> **Texto de leitura**
+---+

Consumo do café enfrenta alta de preços, mas grãos
especiais ganham protagonismo e apontam novos caminhos para o setor
O Dia Mundial do Café, celebrado em 14 de abril, marca não apenas
a paixão global por essa bebida, mas também a relevância econômica e cultural
do grão em diversos países — especialmente no Brasil. Por aqui, o café é mais
do que uma tradição: é parte da identidade nacional.
Está presente em diferentes momentos do dia, é oferecido em
casas, escritórios, lojas e, claro, bares e restaurantes, consolidando-se como
um item essencial no setor de alimentação fora do lar.
Essa quase onipresença no cotidiano brasileiro é refletida
também nos números. O Brasil lidera o consumo per capita de café na América do
Sul e representa 82,5% do mercado consumidor da região, de acordo com relatório
da Organização Internacional do Café (OIC), que analisou o biênio 2022/2023.
O país também continua sendo o maior produtor e exportador
do grão, mantendo sua posição de protagonista no cenário internacional mesmo
diante de oscilações na produção global. Enquanto África, Ásia e Oceania
enfrentaram queda na produção, a alta brasileira puxou o crescimento da oferta
no continente americano.
Mas a força cultural e comercial do café não está imune a
pressões. O setor de bares e restaurantes, que lida com margens apertadas e
aumento constante dos custos, tem enfrentado desafios para manter a oferta da
bebida com qualidade e preços acessíveis.
De acordo com o Índice Nacional de Preços ao Consumidor
Amplo (IPCA), divulgado neste mês pelo IBGE, o café moído acumulou inflação de 77,78%
nos últimos 12 meses até março de 2025, bem acima da inflação geral, que
foi de 5,48% no mesmo período. A alta impacta diretamente os negócios do
setor de alimentação fora do lar, onde o café é uma das ofertas mais populares.
Dados
recentes da Abrasel revelam que 32% dos estabelecimentos não conseguiram
repassar os reajustes de preços do cardápio ao consumidor no último ano,
enquanto 22% só o fizeram abaixo da inflação.
Essa dificuldade de repasse evidencia o dilema enfrentado
pelos empreendedores: como continuar oferecendo um item tão simbólico sem
perder competitividade?
Consumo se transforma e cafés especiais ganham espaço
Apesar do cenário de dificuldade, novas possibilidades se
apresentam. Um dos segmentos que mais se destacam é o de cafés especiais —
categoria composta por grãos de alta qualidade que recebem notas acima de 80 em
uma escala internacional da Specialty Coffee Association, que avalia dez
critérios, entre eles sabor, aroma, acidez e ausência de defeitos.

+---+

> **Exercício curto**
Reproduza fielmente o trecho do texto sobre o café que começa nas palavras "Essa quase onipresença" e termina em "e preços acessíveis.".

> **Linhas de dados**
+---+

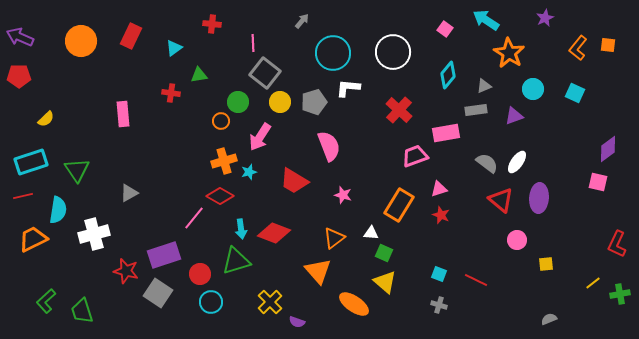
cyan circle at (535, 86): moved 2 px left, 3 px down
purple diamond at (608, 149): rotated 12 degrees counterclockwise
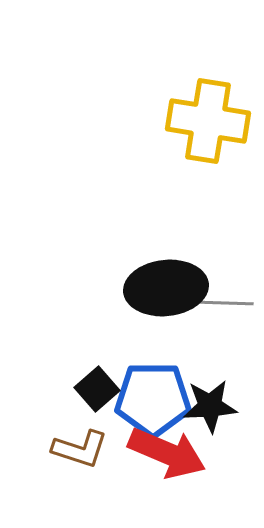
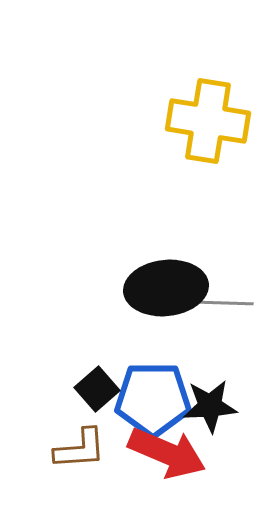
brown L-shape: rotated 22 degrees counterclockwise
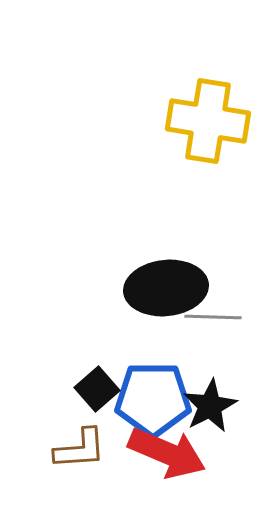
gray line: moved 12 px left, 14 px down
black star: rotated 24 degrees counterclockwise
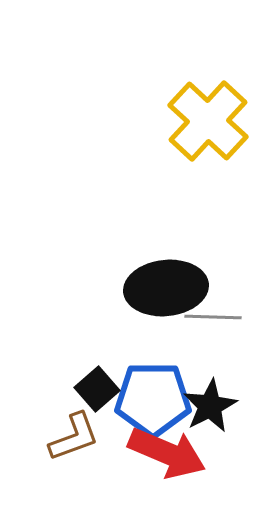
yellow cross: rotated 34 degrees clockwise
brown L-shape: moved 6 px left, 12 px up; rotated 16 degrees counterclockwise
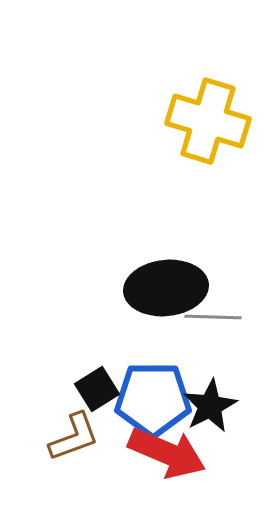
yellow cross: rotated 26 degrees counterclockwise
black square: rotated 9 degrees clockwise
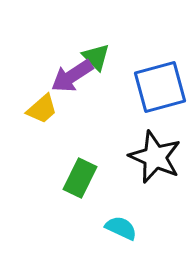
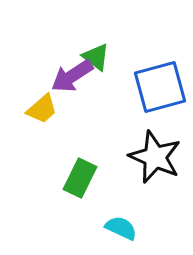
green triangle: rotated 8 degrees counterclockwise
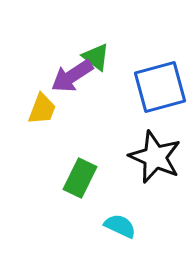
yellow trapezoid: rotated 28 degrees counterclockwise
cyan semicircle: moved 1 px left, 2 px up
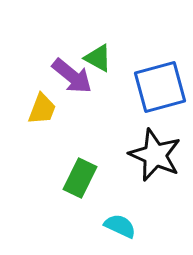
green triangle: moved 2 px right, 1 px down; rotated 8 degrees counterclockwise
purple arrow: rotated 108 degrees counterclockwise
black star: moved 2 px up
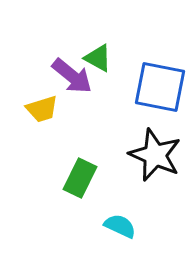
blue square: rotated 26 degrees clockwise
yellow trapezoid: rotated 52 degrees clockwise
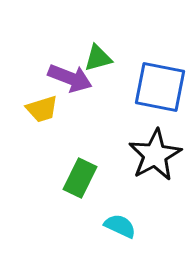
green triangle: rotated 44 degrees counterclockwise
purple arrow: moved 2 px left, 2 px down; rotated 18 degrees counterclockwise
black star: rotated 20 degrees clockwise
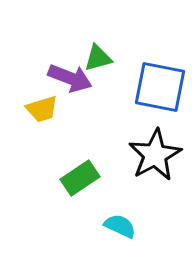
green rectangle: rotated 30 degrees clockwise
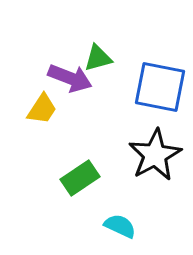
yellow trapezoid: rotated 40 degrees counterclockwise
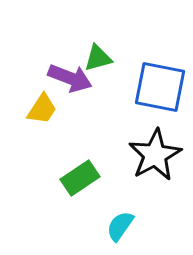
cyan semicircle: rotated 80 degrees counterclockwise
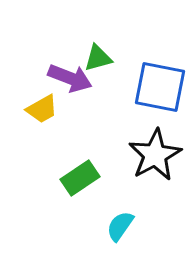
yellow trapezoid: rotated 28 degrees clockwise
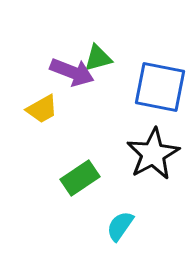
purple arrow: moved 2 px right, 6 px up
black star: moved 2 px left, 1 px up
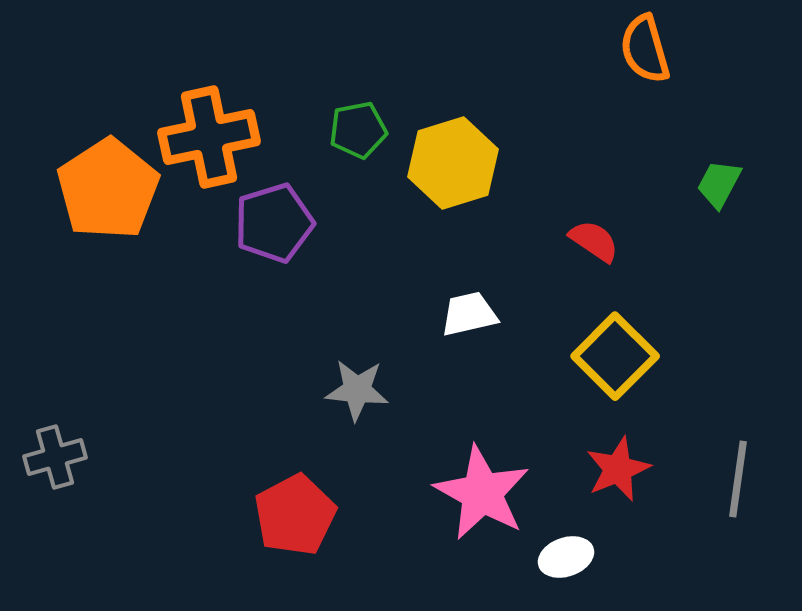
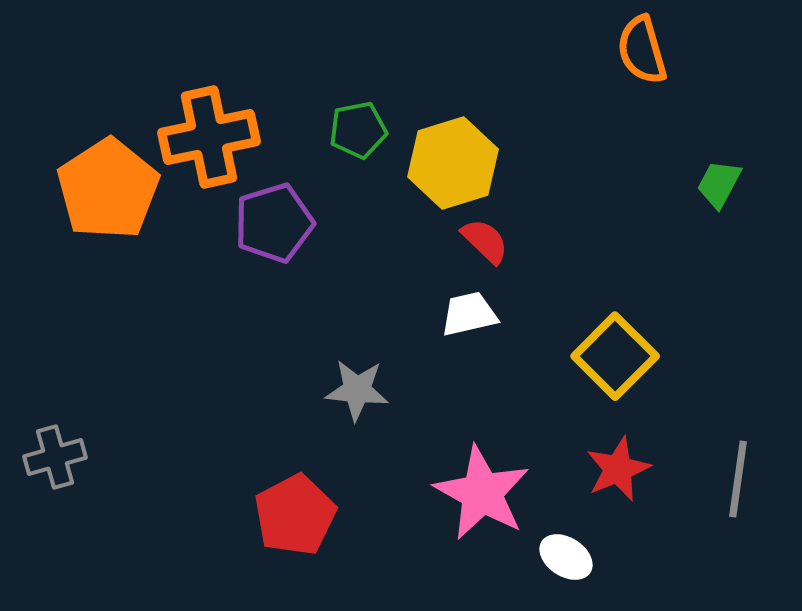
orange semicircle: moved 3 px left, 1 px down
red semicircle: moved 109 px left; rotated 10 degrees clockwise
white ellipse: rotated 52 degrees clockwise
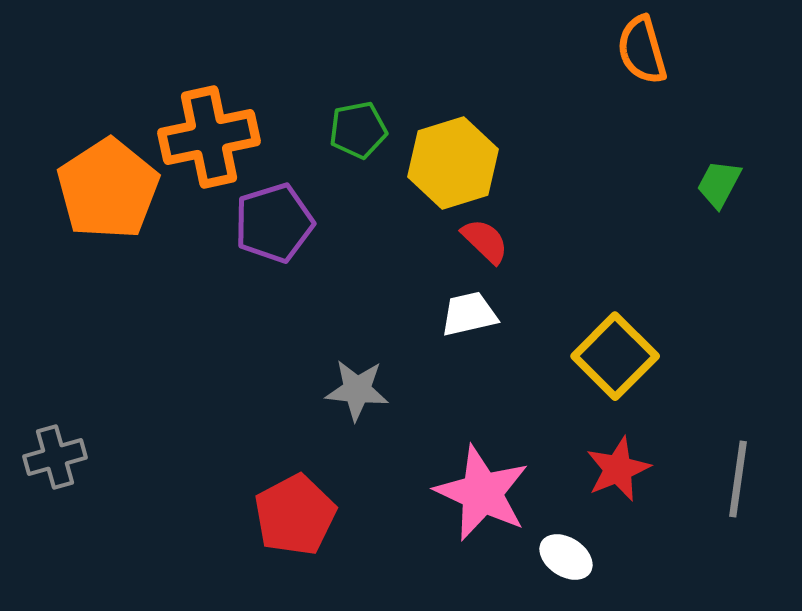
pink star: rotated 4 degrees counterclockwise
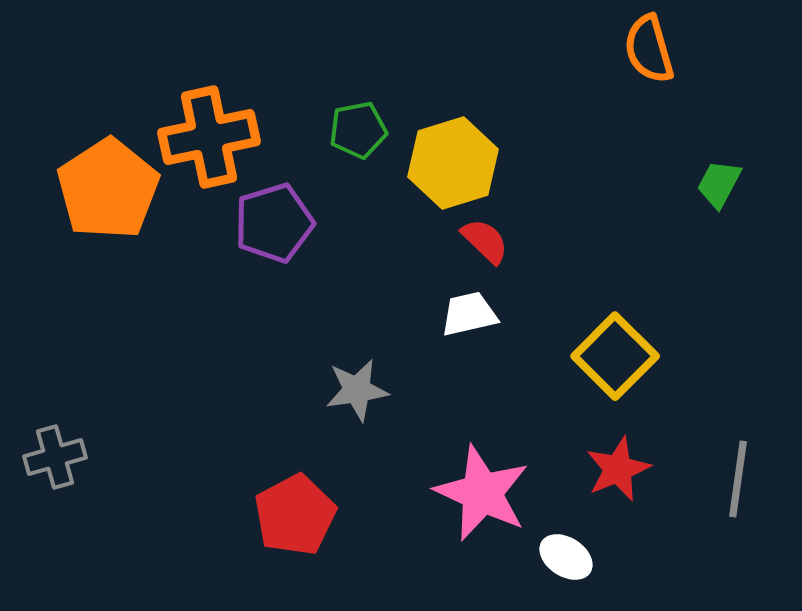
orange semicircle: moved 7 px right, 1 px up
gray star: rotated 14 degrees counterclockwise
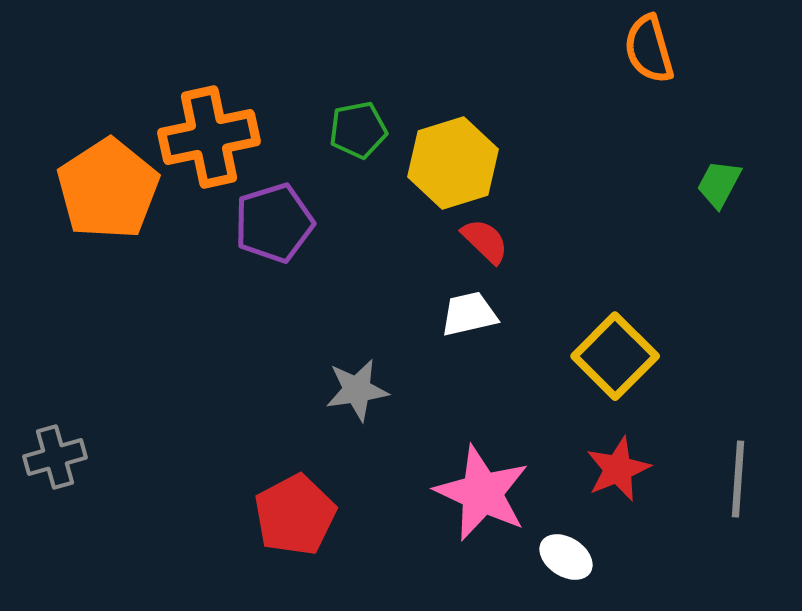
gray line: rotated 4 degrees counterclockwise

+---+

> **Resposta correta**
Essa quase onipresença no cotidiano brasileiro é refletida
também nos números. O Brasil lidera o consumo per capita de café na América do
Sul e representa 82,5% do mercado consumidor da região, de acordo com relatório
da Organização Internacional do Café (OIC), que analisou o biênio 2022/2023.
O país também continua sendo o maior produtor e exportador
do grão, mantendo sua posição de protagonista no cenário internacional mesmo
diante de oscilações na produção global. Enquanto África, Ásia e Oceania
enfrentaram queda na produção, a alta brasileira puxou o crescimento da oferta
no continente americano.
Mas a força cultural e comercial do café não está imune a
pressões. O setor de bares e restaurantes, que lida com margens apertadas e
aumento constante dos custos, tem enfrentado desafios para manter a oferta da
bebida com qualidade e preços acessíveis.